- REQUIRED ACTION -
Would you reproduce the whole listing exactly, dropping any pictures it holds?

- EXERCISE DATA -
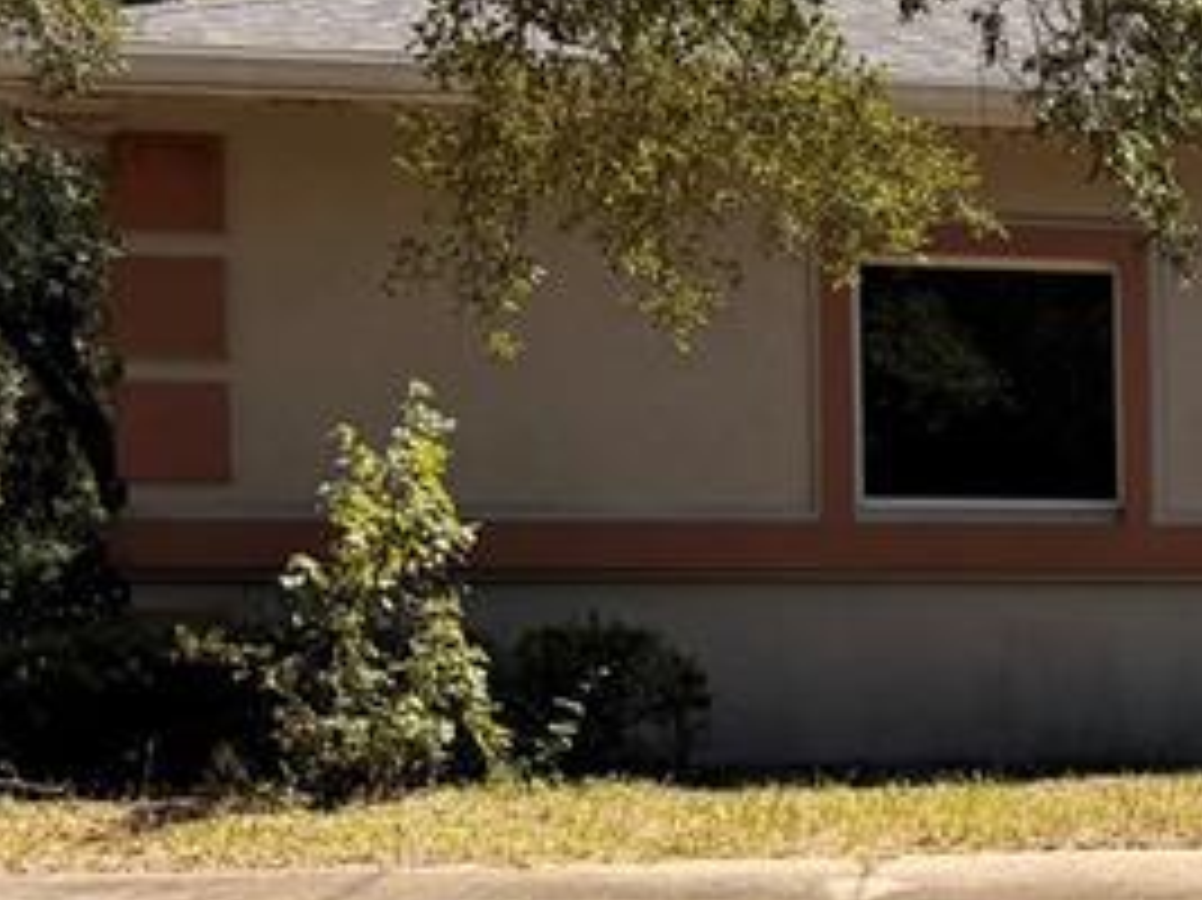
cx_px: 2044
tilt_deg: -2.3
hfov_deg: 17.9
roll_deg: +0.2
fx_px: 3193
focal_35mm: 92
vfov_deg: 16.0
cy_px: 693
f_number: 1.78
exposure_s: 1/4673
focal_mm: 6.76
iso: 100
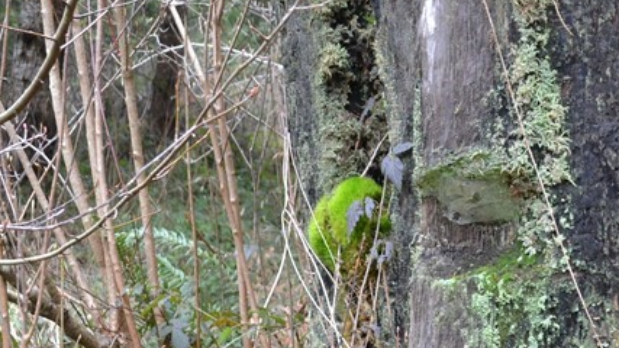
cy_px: 232
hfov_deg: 28.6
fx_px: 1182
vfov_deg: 16.7
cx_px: 507
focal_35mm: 72
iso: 400
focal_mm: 18
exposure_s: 1/60
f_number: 4
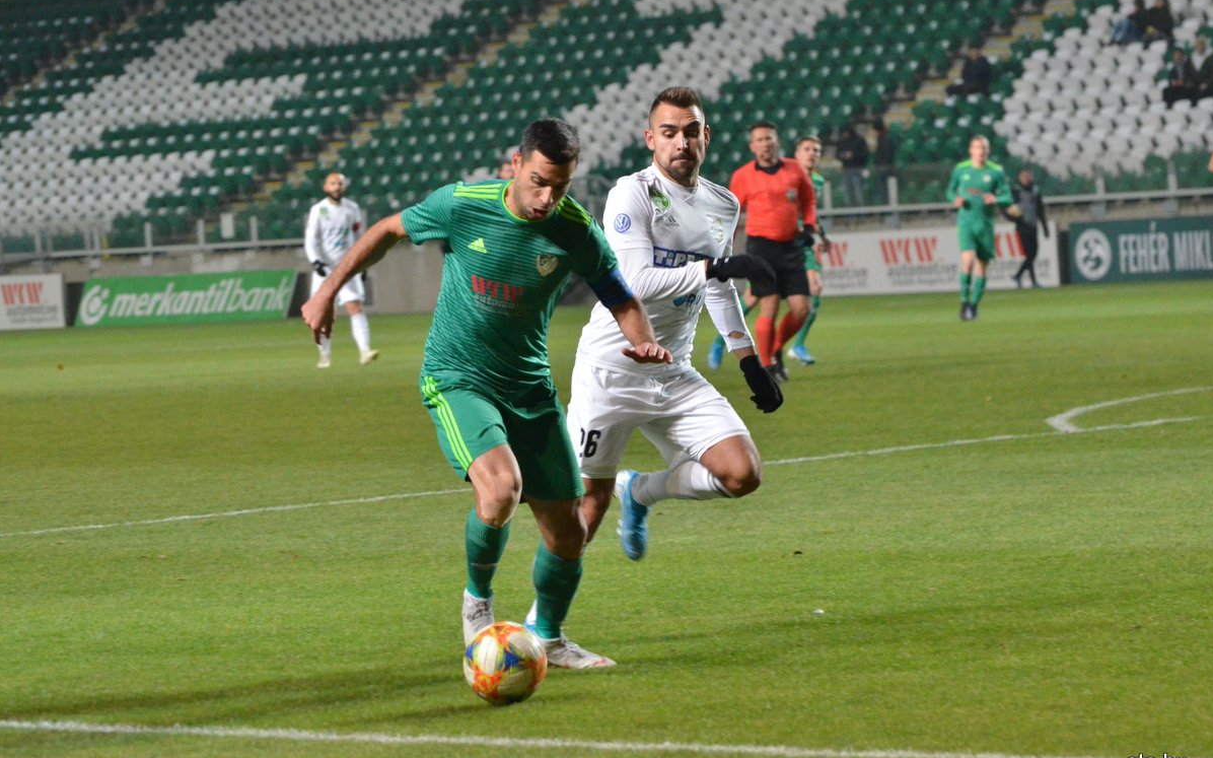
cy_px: 393
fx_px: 5883
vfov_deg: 7.4
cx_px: 608
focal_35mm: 178
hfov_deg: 11.8
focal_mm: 116
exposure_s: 1/500
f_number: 5.6
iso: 3200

- RESULT FOR THIS TASK -
cx_px: 2044
tilt_deg: -2.3
hfov_deg: 17.9
roll_deg: +0.2
fx_px: 3193
focal_35mm: 92
vfov_deg: 16.0
cy_px: 693
f_number: 1.78
exposure_s: 1/4673
focal_mm: 6.76
iso: 100
cy_px: 232
hfov_deg: 28.6
fx_px: 1182
vfov_deg: 16.7
cx_px: 507
focal_35mm: 72
iso: 400
focal_mm: 18
exposure_s: 1/60
f_number: 4
cy_px: 393
fx_px: 5883
vfov_deg: 7.4
cx_px: 608
focal_35mm: 178
hfov_deg: 11.8
focal_mm: 116
exposure_s: 1/500
f_number: 5.6
iso: 3200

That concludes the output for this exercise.